Toda esta miríade formada por ficção, história real e lendas acaba por solidificar uma conclusão óbvia, mas que de uns anos para cá vem sido esquecida: o conhecimento liberta. Grande parte das mazelas conscientes, derivadas de costumes as quais nós desenvolvemos como brasileiros, poderia ser evitada a partir da obtenção de instrução. Não o simples ato de ler e escrever, mas principalmente o desenvolvimento de um senso crítico cuja ausência se reflete no desenvolvimento social do Brasil. Em vários momentos, de uma forma bem sutil, João Ubaldo Ribeiro cita a importância do aprendizado não apenas como fundamental na construção de um país melhor, mas também como algo que está intrínseco à nossa existência: para ele, viver é aprender, seja academicamente falando ou assimilando valores e atitudes construtivas não necessariamente oriundas de um ambiente escolar ou pedagógico.

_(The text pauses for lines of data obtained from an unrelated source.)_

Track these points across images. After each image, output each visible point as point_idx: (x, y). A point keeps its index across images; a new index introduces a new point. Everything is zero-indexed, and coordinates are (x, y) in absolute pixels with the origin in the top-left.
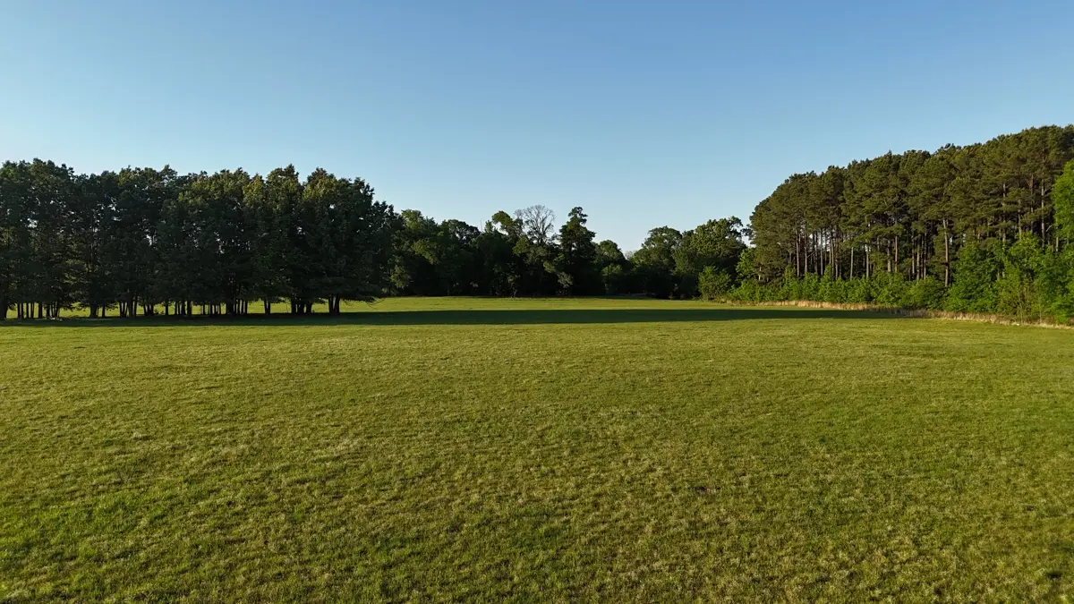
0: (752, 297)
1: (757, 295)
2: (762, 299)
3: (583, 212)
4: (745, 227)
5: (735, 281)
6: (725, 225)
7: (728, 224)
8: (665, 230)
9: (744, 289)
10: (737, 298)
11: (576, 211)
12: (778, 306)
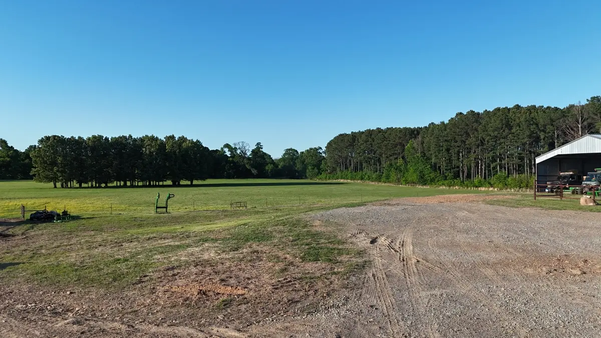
0: (326, 178)
1: (328, 178)
2: (329, 179)
3: (261, 145)
4: (323, 151)
5: (319, 173)
6: (316, 149)
7: (317, 150)
8: (291, 149)
9: (323, 175)
10: (321, 179)
11: (258, 144)
12: (334, 181)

Viva o Povo Brasileiro é um livro único dentro da literatura nacional, aquele que mais bem captou a alma (ou as almas, já que a obra traz uma teoria fascinante para a alma de cada um) do brasileiro em todas as suas vicissitudes ao longo dos séculos. Por ser único, ele precisa ser lido, relido, estudado e, fundamentalmente louvado: a vida de um (a) apaixonado (a) por leitura não será mais a mesma depois que a última página da obra é concluída, seja como leitor (a) e, principalmente, como brasileiro (a).